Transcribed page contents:

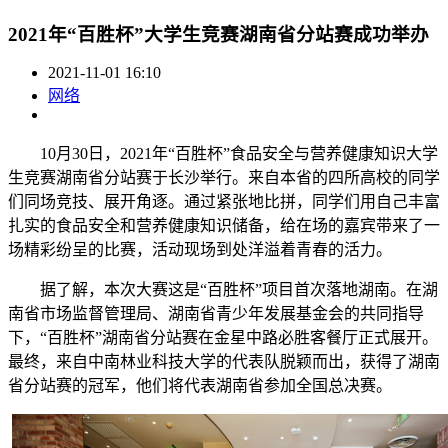
2021年“百胜杯”大学生竞赛湖南省分站赛成功举办
2021-11-01 16:10
网络
10月30日，2021年“百胜杯”食品安全与营养健康知识大学
生竞赛湖南省分站赛于长沙举行。来自本省的四所高校的同学
们同场竞技、展开角逐。通过紧张地比拼，同学们用自己丰富
扎实的食品安全和营养健康知识储备，给在场的嘉宾带来了一
场精彩纷呈的比赛，活动现场到处洋溢着青春的活力。
据了解，本次大赛这是“百胜杯”项目首次落地湖南。在湖
南省市场监督管理局、湖南省青少年发展基金会的共同指导
下，“百胜杯”湖南省分站赛在金星中路必胜客餐厅正式展开。
最终，来自中南林业科技大学的代表队脱颖而出，获得了湖南
省分站赛的冠军，他们将代表湖南省参加全国总决赛。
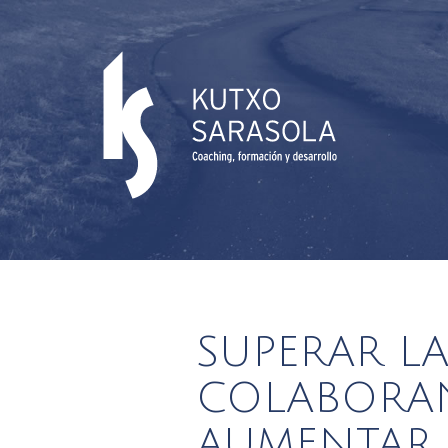
SUPERAR L
COLABORA
AUMENTAR 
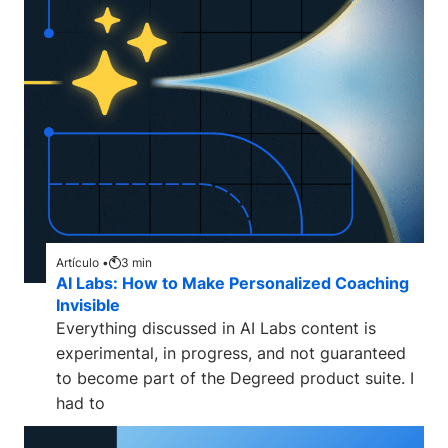
Artículo •
3
min
AI Labs: How to Make Personalized Coaching
Invisible
Everything discussed in AI Labs content is
experimental, in progress, and not guaranteed
to become part of the Degreed product suite. I
had to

WHAT IS BEING ASKED
Retype all of the data above, matching every line precisely. Leave the pictures out of your answer.

RESULT FOR THIS TASK
2021年“百胜杯”大学生竞赛湖南省分站赛成功举办
2021-11-01 16:10
网络
10月30日，2021年“百胜杯”食品安全与营养健康知识大学
生竞赛湖南省分站赛于长沙举行。来自本省的四所高校的同学
们同场竞技、展开角逐。通过紧张地比拼，同学们用自己丰富
扎实的食品安全和营养健康知识储备，给在场的嘉宾带来了一
场精彩纷呈的比赛，活动现场到处洋溢着青春的活力。
据了解，本次大赛这是“百胜杯”项目首次落地湖南。在湖
南省市场监督管理局、湖南省青少年发展基金会的共同指导
下，“百胜杯”湖南省分站赛在金星中路必胜客餐厅正式展开。
最终，来自中南林业科技大学的代表队脱颖而出，获得了湖南
省分站赛的冠军，他们将代表湖南省参加全国总决赛。
SUPERAR L
COLABORA
AUMENTAR 
Artículo •
3
min
AI Labs: How to Make Personalized Coaching
Invisible
Everything discussed in AI Labs content is
experimental, in progress, and not guaranteed
to become part of the Degreed product suite. I
had to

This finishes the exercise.